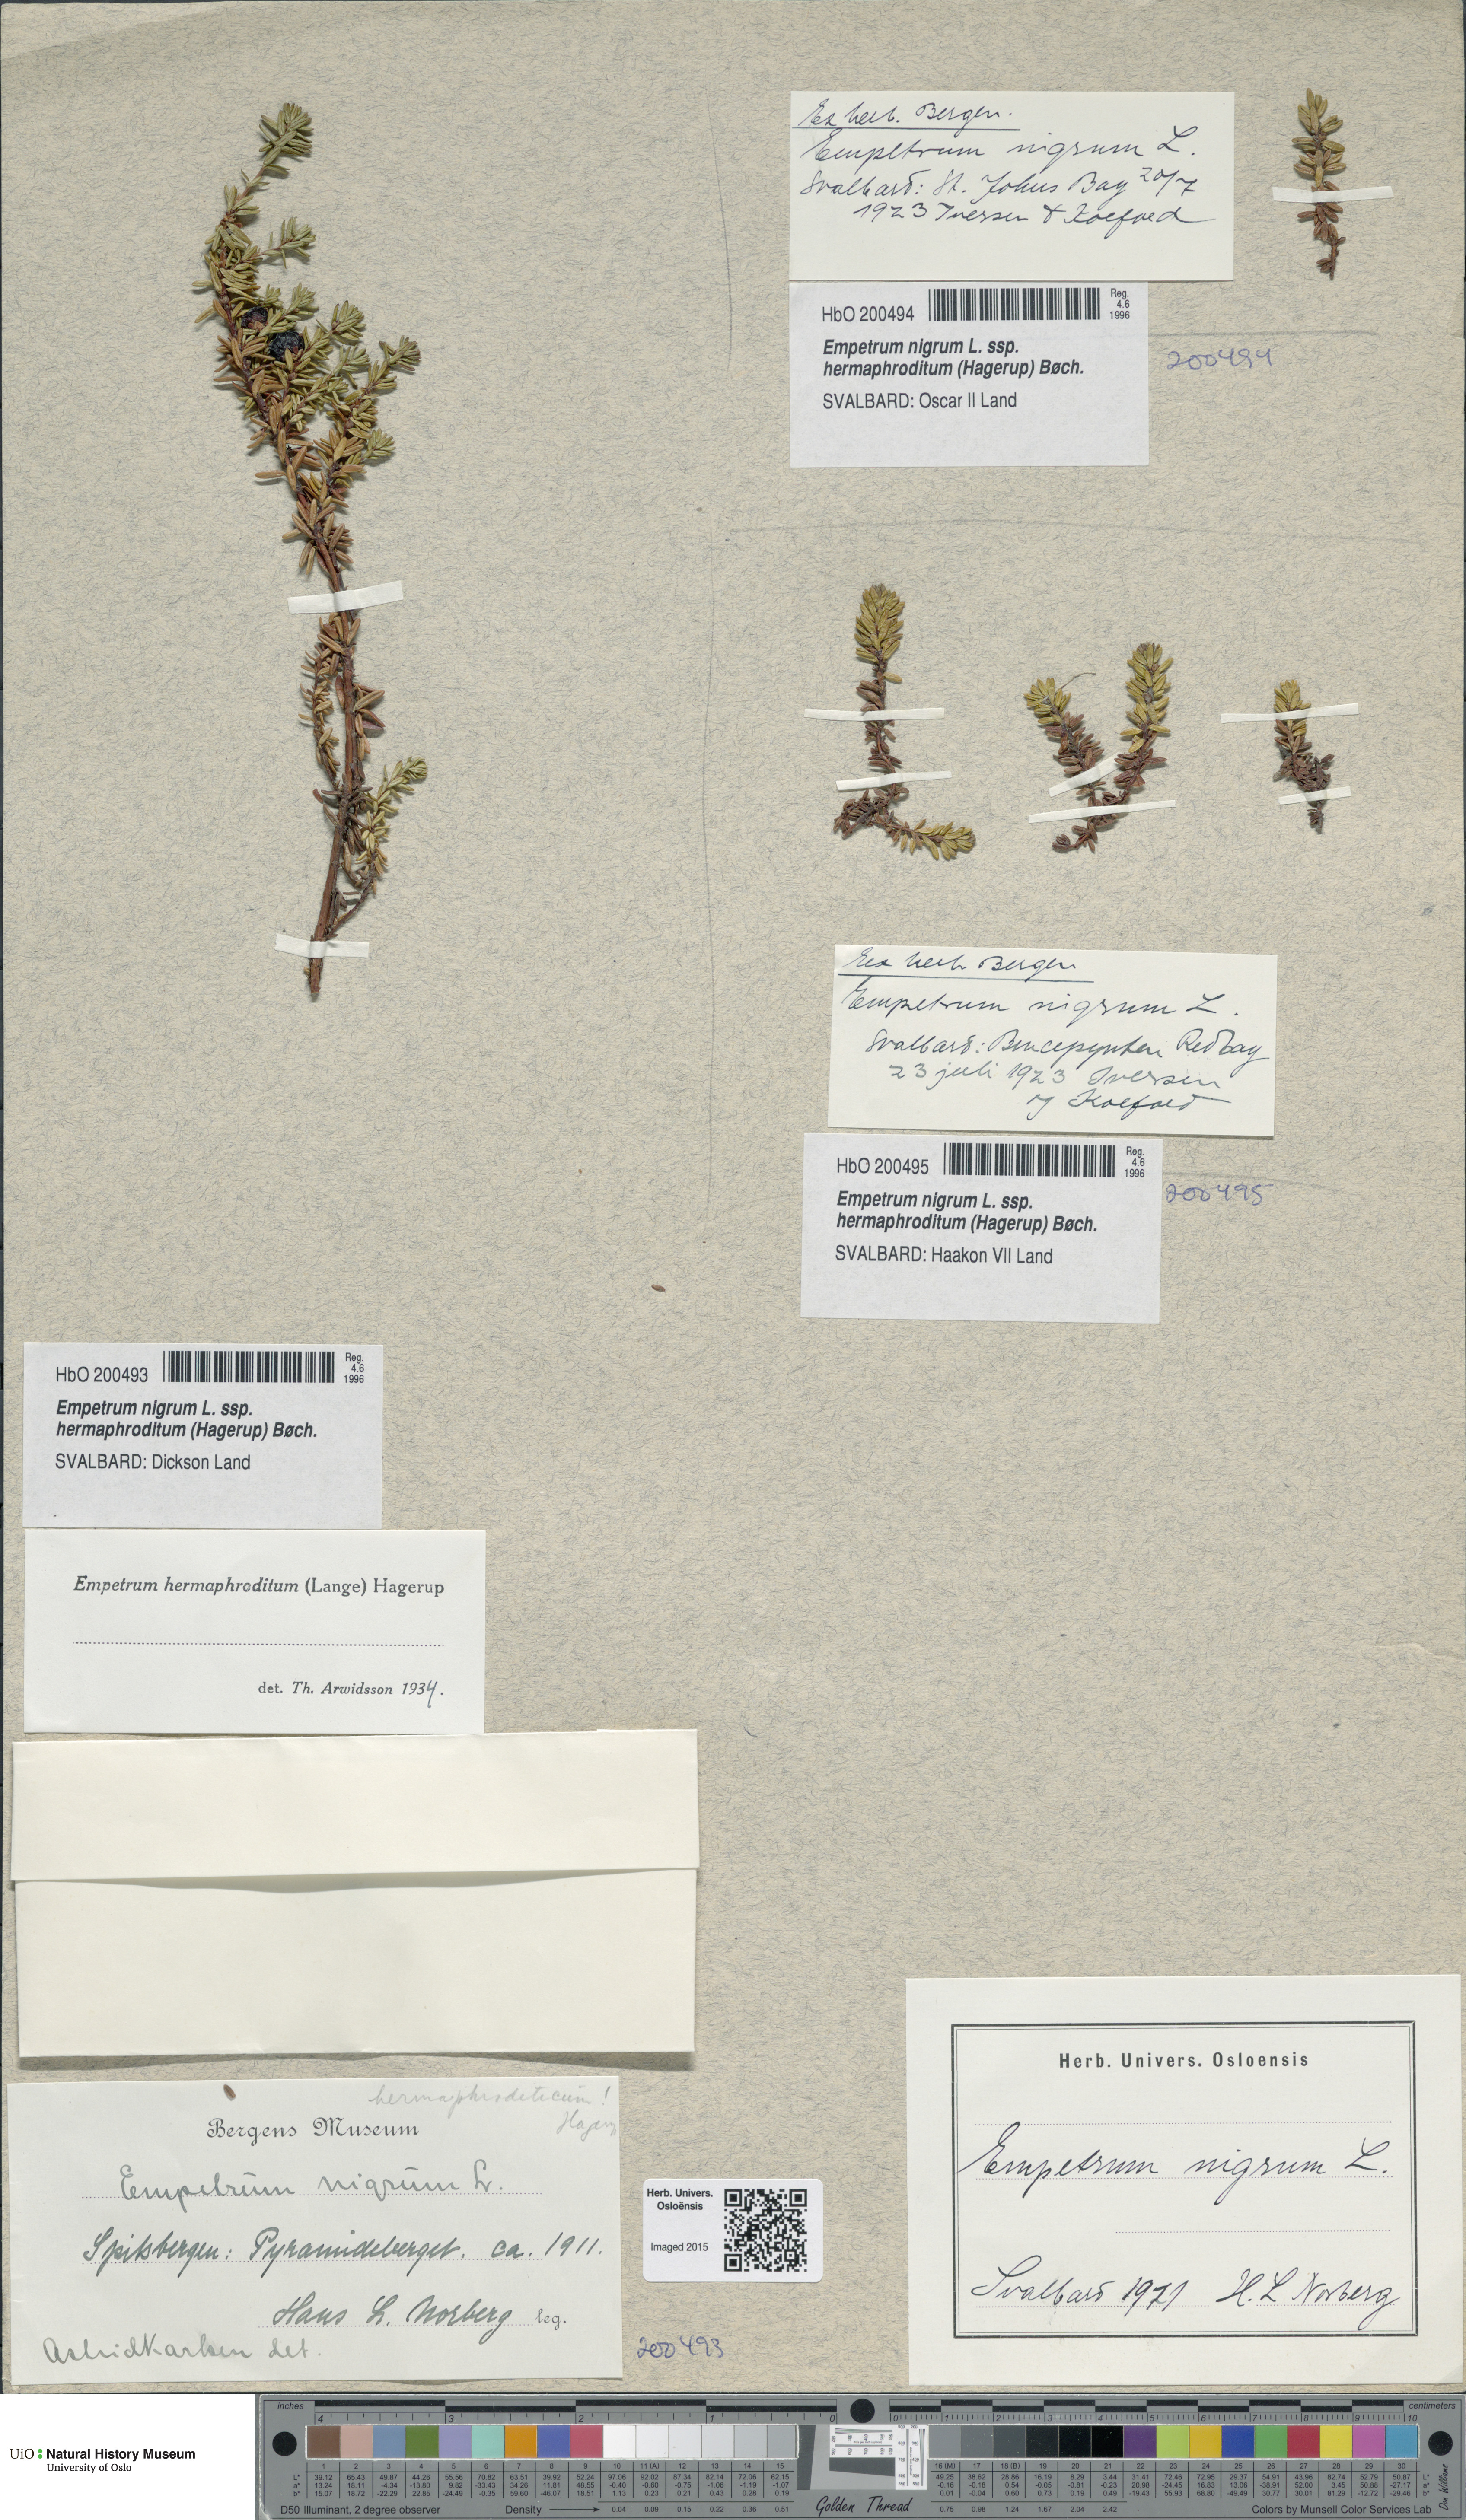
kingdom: Plantae
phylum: Tracheophyta
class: Magnoliopsida
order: Ericales
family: Ericaceae
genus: Empetrum
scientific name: Empetrum hermaphroditum
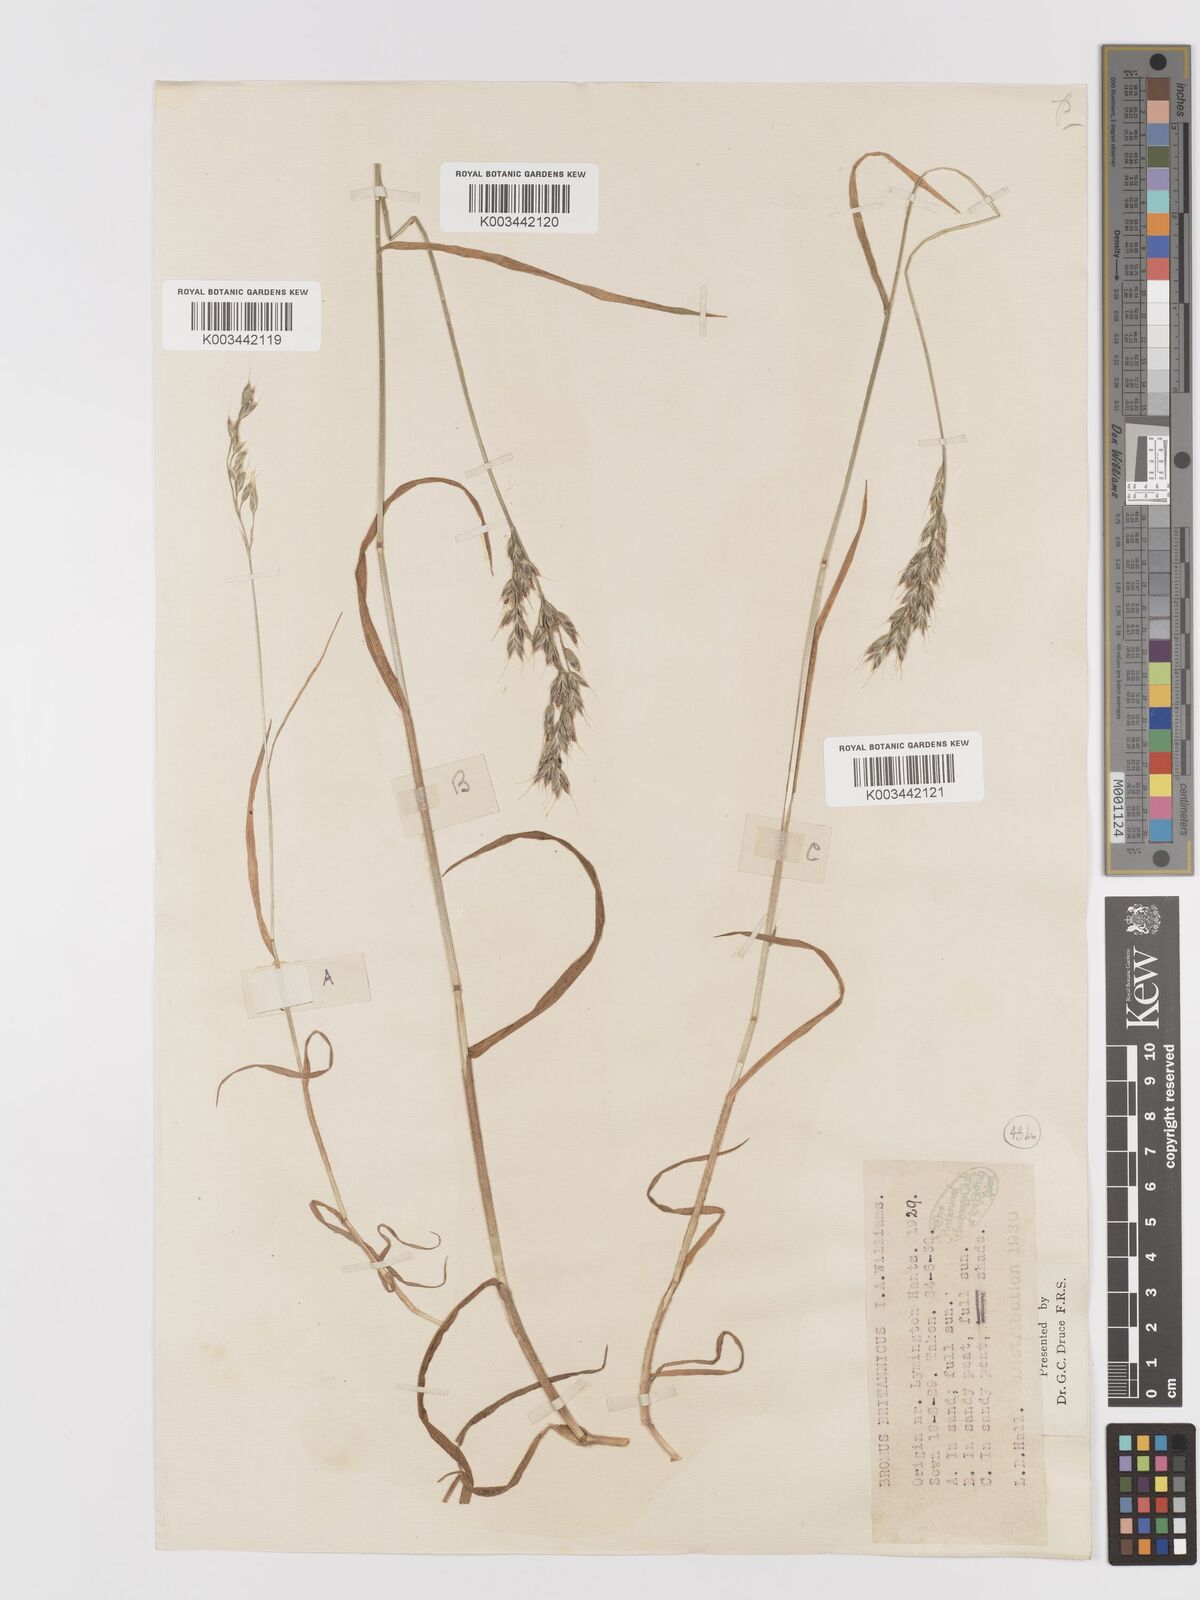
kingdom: Plantae
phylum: Tracheophyta
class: Liliopsida
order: Poales
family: Poaceae
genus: Bromus
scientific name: Bromus lepidus
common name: Slender soft-brome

.....

What you have to do:
Copy out the records above, from the line containing "scientific name: Empetrum hermaphroditum" through the end of the records, leaving out the pictures.

Output:
scientific name: Empetrum hermaphroditum
kingdom: Plantae
phylum: Tracheophyta
class: Liliopsida
order: Poales
family: Poaceae
genus: Bromus
scientific name: Bromus lepidus
common name: Slender soft-brome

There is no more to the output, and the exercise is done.